━━━ Supplied data ━━━

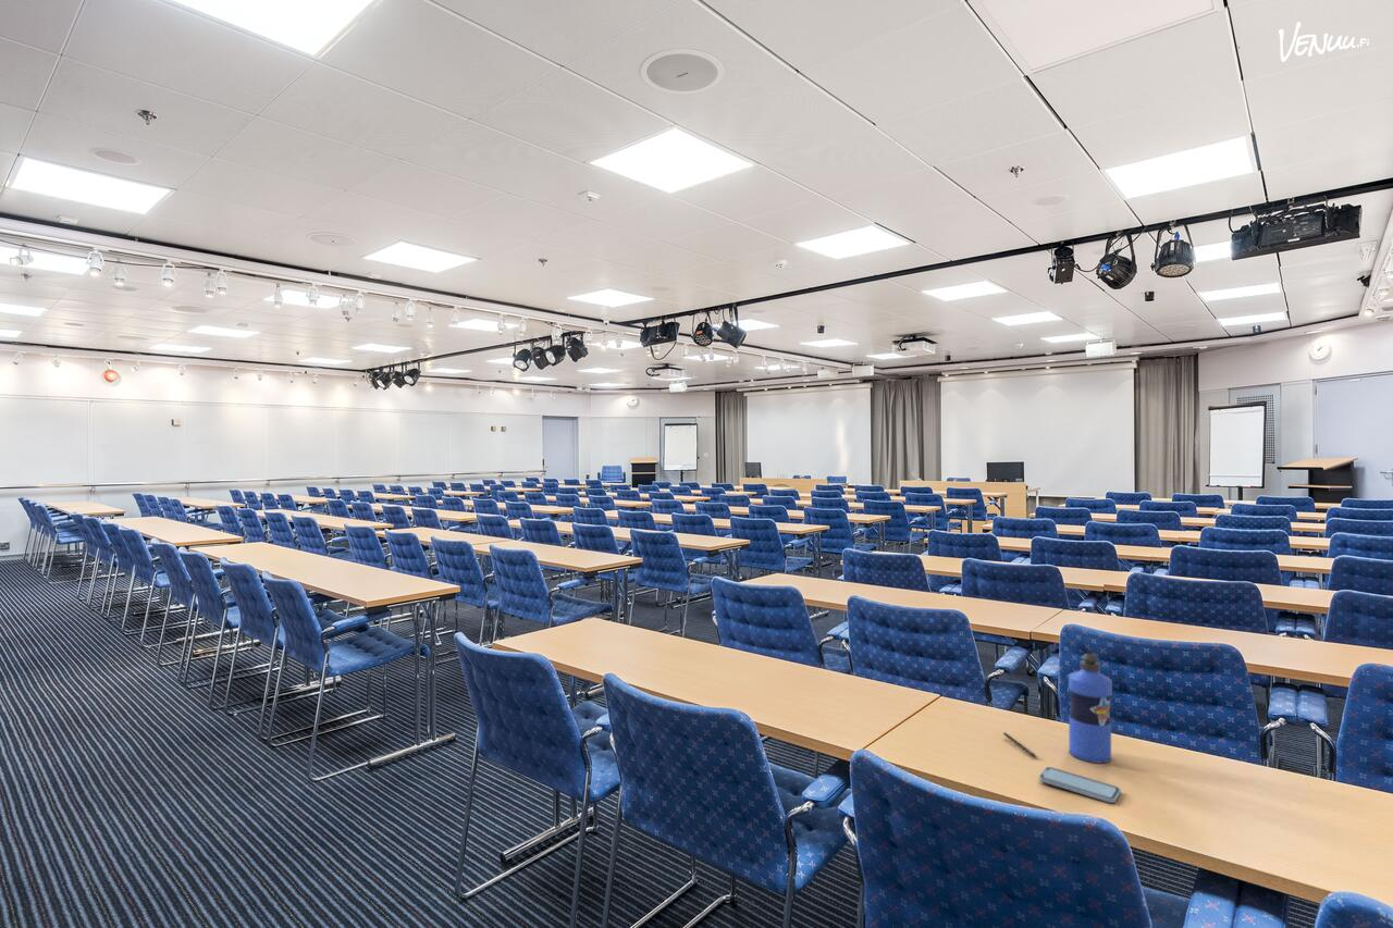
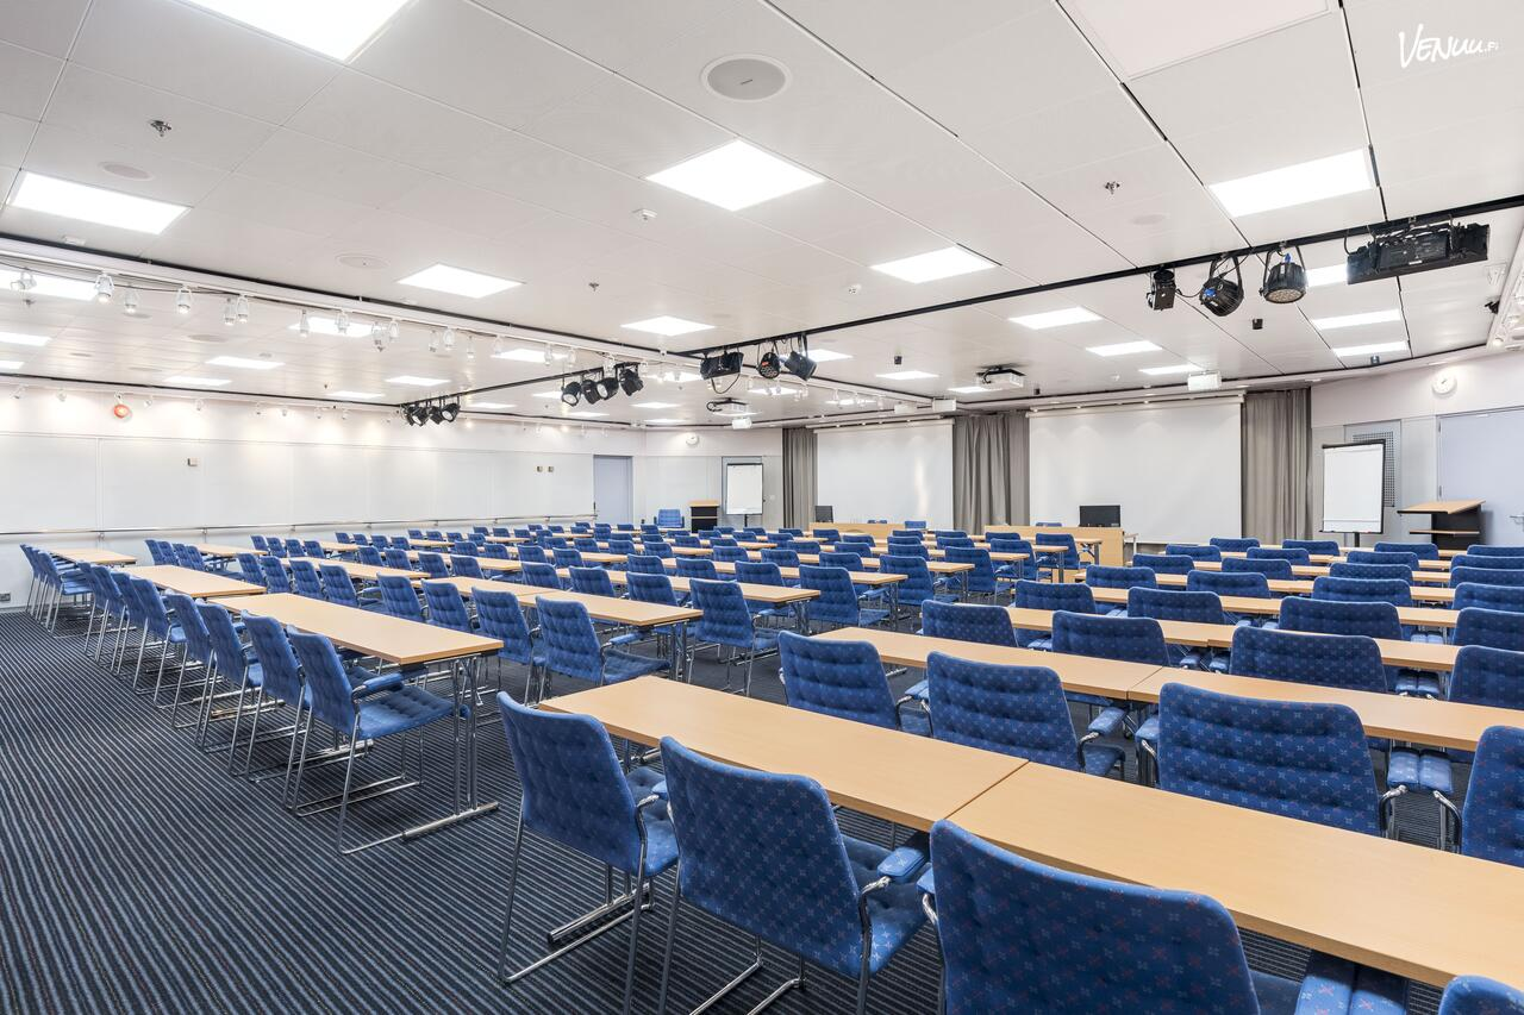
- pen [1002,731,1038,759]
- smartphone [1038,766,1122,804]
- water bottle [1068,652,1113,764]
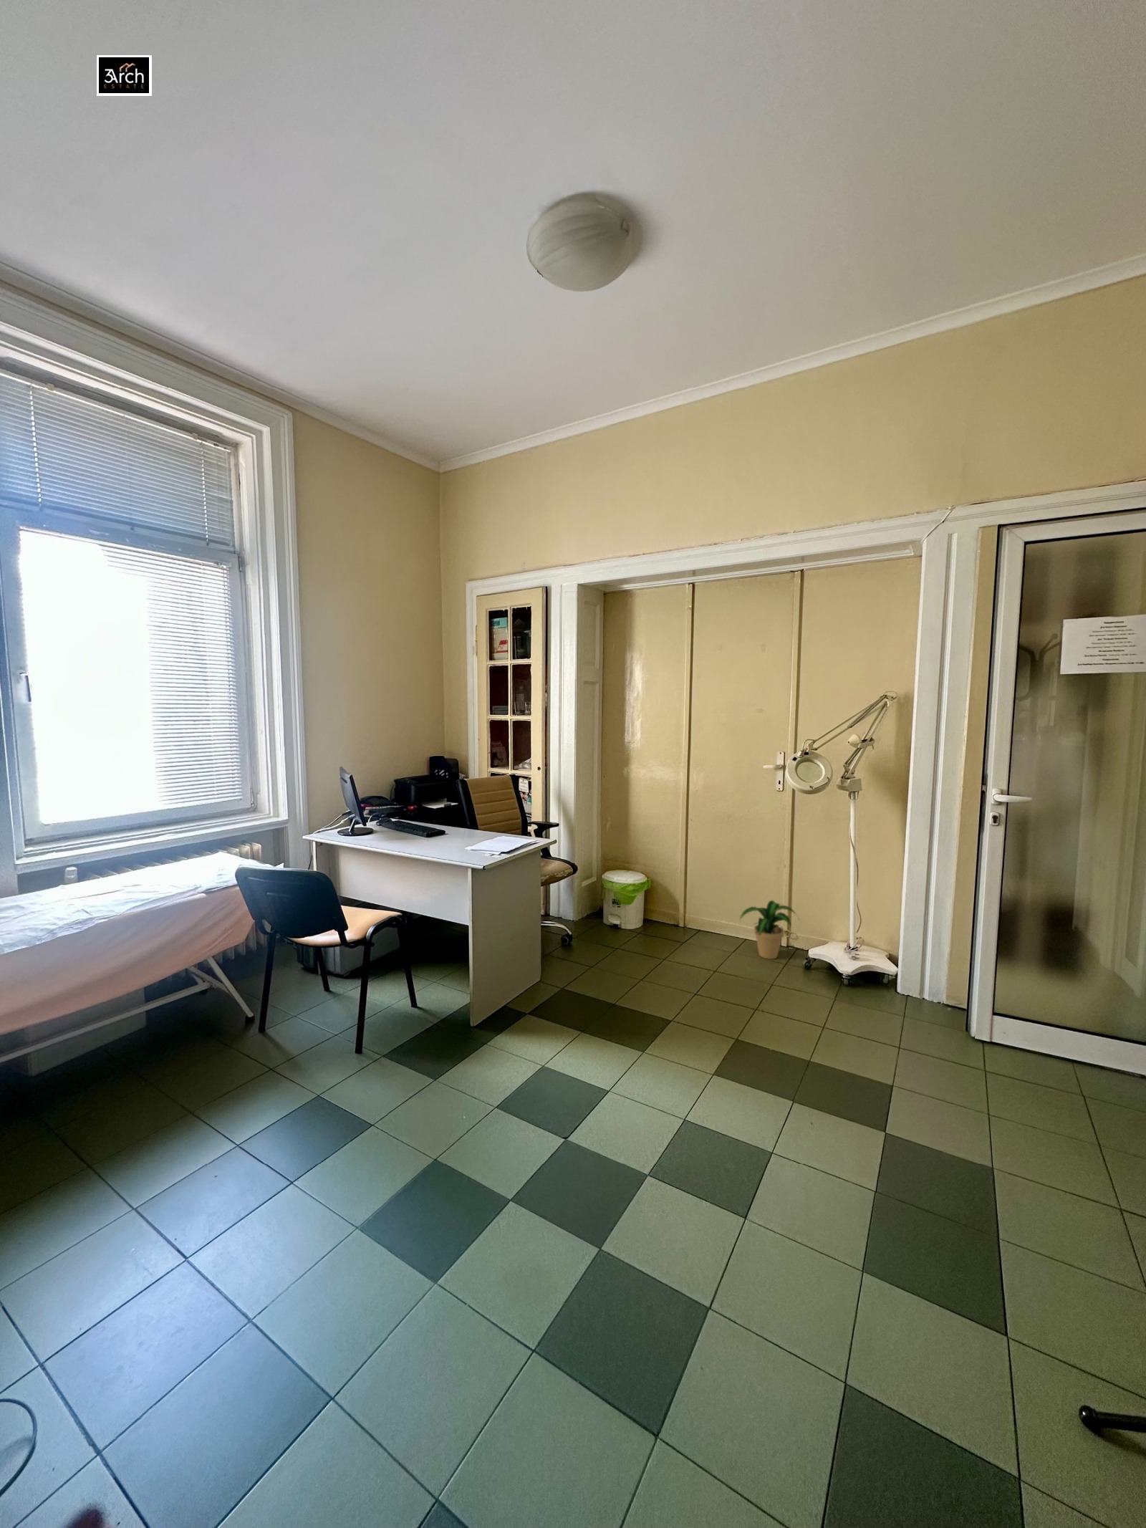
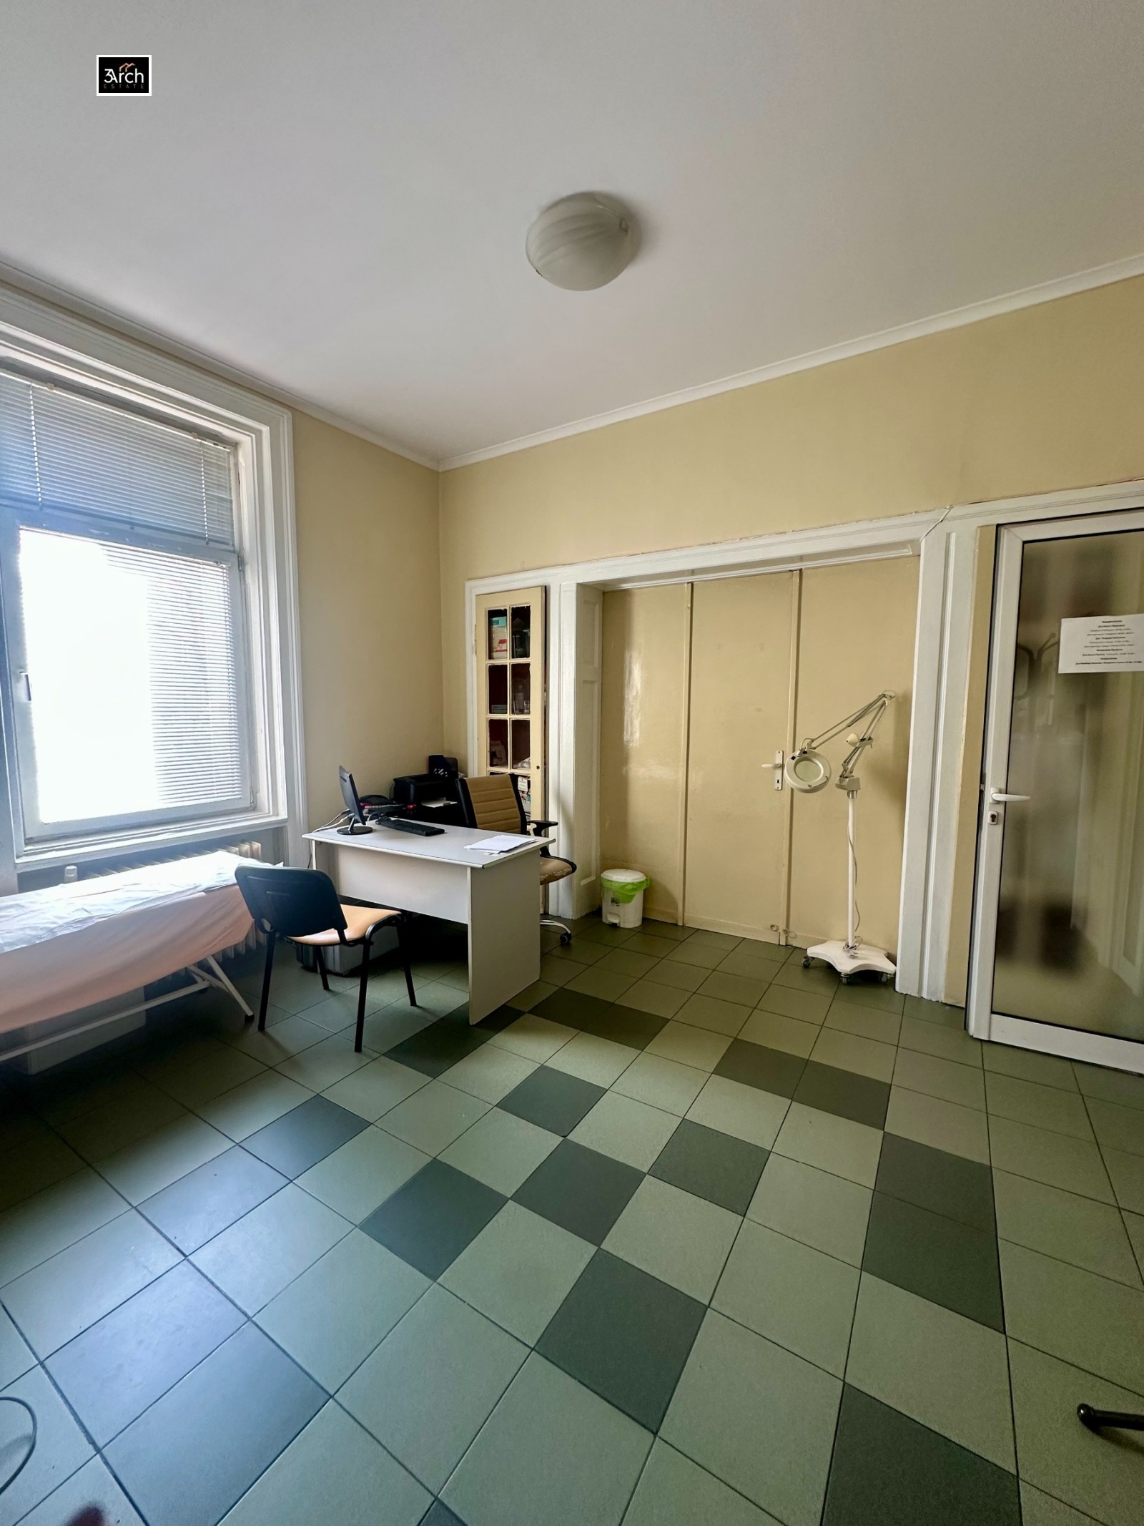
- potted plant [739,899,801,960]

━━━

→ **Task to carry out**: Omit the pictures, and quote the material above exactly as given.

→ **Solution for this exercise**:
- pen [1002,731,1038,759]
- smartphone [1038,766,1122,804]
- water bottle [1068,652,1113,764]
- potted plant [739,899,801,960]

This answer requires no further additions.